Joanne was three when diagnosed and a friend suggested Mrs Michaelson should contact Kisharon. “It was quite a shock when I took her there. Your instinctive reaction is to think that your child is nothing like the other disabled children.
“But very quickly I stopped seeing the disabilities of the others and seeing what wonderful children they were.”
A Jewish education was very important to the Michaelsons. “The local education authority were very unsympathetic about this. But the Judaism was so important; it gives you a sense of awe and an identity and a belief system.”
Joanne now attends the Kisharon day centre and Mrs Michaelson says her daughter’s life has been transformed: “She has friends and they go shopping together. She learns to cook. She learns more every day and there are no barriers. She isn’t at the stage where she can work but it’s never off the agenda.”

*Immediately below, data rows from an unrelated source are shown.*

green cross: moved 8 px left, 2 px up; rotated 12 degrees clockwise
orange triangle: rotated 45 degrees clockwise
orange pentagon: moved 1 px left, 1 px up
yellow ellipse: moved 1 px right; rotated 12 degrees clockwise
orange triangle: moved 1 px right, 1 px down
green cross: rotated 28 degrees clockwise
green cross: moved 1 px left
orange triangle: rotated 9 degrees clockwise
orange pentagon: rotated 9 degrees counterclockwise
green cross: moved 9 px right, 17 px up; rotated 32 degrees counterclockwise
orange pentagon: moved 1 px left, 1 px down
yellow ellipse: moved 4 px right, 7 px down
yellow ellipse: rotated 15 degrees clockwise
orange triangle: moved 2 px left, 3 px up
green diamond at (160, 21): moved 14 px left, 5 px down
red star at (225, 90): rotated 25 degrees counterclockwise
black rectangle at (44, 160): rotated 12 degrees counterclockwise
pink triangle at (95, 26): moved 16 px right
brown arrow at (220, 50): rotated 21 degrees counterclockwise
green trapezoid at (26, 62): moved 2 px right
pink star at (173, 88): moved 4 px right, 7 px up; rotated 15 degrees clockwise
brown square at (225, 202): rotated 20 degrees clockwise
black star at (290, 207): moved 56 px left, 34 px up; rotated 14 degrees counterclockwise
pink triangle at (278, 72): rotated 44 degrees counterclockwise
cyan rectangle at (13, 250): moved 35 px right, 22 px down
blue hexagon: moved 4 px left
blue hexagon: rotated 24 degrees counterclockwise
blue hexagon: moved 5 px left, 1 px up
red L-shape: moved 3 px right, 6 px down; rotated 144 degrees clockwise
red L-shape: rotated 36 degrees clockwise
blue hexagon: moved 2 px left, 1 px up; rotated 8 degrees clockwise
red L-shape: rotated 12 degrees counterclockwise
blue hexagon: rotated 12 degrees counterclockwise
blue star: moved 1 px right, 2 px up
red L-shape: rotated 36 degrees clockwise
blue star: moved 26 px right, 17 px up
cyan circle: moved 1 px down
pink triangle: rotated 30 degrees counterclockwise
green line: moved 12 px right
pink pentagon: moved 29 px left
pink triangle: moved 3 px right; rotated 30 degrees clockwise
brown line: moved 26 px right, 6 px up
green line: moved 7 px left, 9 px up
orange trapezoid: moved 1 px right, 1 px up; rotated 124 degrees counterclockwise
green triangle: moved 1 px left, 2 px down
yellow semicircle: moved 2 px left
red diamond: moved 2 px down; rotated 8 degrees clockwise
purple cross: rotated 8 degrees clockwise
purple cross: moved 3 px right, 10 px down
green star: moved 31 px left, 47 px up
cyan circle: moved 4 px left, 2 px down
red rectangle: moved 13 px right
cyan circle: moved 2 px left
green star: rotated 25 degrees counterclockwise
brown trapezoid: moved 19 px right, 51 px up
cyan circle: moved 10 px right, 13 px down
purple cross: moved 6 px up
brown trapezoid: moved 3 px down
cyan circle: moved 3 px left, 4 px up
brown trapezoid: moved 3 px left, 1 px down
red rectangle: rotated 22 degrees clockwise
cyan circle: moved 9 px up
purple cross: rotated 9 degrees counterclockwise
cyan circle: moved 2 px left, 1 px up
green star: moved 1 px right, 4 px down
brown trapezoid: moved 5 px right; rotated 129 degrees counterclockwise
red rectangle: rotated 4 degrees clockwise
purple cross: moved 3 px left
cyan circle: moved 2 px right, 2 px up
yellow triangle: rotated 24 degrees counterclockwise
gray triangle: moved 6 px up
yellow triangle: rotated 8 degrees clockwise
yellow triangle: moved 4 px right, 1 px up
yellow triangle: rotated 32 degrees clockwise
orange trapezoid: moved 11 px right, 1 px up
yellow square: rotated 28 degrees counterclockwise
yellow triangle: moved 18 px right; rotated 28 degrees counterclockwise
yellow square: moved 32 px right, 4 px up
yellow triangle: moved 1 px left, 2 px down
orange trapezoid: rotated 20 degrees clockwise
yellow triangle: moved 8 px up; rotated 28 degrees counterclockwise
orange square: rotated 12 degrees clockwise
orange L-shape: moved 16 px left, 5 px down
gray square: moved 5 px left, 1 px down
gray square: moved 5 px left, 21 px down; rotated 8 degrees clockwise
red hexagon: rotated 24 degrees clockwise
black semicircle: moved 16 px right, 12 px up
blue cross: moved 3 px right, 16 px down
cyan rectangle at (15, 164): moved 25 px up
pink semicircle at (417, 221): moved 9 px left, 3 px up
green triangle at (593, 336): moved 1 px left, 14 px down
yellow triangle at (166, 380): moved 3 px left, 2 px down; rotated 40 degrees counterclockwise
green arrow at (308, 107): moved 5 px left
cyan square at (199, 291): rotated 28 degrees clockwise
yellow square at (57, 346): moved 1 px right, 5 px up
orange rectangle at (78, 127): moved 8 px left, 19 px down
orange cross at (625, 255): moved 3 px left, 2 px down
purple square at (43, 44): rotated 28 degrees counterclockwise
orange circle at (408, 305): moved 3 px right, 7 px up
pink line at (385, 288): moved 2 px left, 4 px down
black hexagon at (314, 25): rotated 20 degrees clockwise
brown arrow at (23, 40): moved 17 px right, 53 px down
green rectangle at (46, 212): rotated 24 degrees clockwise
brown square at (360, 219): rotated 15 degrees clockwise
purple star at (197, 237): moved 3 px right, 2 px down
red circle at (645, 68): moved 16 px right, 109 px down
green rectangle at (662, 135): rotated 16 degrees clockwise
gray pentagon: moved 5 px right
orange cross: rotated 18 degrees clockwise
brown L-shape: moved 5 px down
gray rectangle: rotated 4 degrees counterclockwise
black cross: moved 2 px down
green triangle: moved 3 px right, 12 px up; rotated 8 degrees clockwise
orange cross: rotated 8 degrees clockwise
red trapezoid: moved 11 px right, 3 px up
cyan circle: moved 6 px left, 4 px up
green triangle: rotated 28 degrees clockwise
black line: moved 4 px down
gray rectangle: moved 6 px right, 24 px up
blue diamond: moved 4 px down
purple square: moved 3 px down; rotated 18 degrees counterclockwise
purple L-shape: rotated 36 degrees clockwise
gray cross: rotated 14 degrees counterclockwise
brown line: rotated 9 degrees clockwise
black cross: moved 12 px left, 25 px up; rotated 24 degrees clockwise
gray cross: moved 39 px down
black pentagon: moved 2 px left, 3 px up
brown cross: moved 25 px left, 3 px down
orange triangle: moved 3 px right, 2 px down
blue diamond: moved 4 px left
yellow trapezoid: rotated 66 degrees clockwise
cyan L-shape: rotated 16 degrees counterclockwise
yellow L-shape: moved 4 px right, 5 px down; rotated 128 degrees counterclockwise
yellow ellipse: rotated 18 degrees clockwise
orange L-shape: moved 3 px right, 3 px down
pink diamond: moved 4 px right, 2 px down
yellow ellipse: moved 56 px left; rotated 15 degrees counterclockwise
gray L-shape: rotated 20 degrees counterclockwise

A commercial lawyer for most of her career, Mrs Michaelson said that she changed her speciality “in Joanne’s honour. I want to help parents fight for the rights of their disabled children. They need so much support to get everything they need.”
"When you first get the diagnosis it feels like the world is ending"
Six-year-old Elias is the eldest of the three children of Emma and Adam Castleton from Stanmore. He was born with the extremely rare Mowat-Wilson syndrome and cannot walk or speak.
Mrs Castleton says that at birth, “Elias was our perfect little boy. And the more it became apparent that he wasn’t, the more you try and explain it to yourself because you don’t want it to be the reality.”
The diagnosis meant emotional and physical upheaval for the family. They moved from Hammersmith to Stanmore to be close to the Jewish community and to Kisharon’s Tuffkid nursery.
“It’s the most amazing, loving place. And there’s therapy for him all the time — they help him to be more agile. When we were looking round nurseries for Pearl [their middle child], I couldn’t find anywhere better, so I sent her there too.” In September Elias will go into the new unit for children with multiple and serious disabilities.
Although not the “typical Kisharon family”, Mrs Castleton had no qualms about sending her son to a strictly Orthodox school. “I’ve never felt in any way looked down on. And although Elias can’t talk, whenever he hears Hebrew prayers and songs he just loves it. He is a very happy, smiley, sociable little boy.
“When you first get the diagnosis, it feels like the world is ending. But now I would never swap him. If someone said I could have Elias without the disabilities I would say no immediately. That’s part of him.”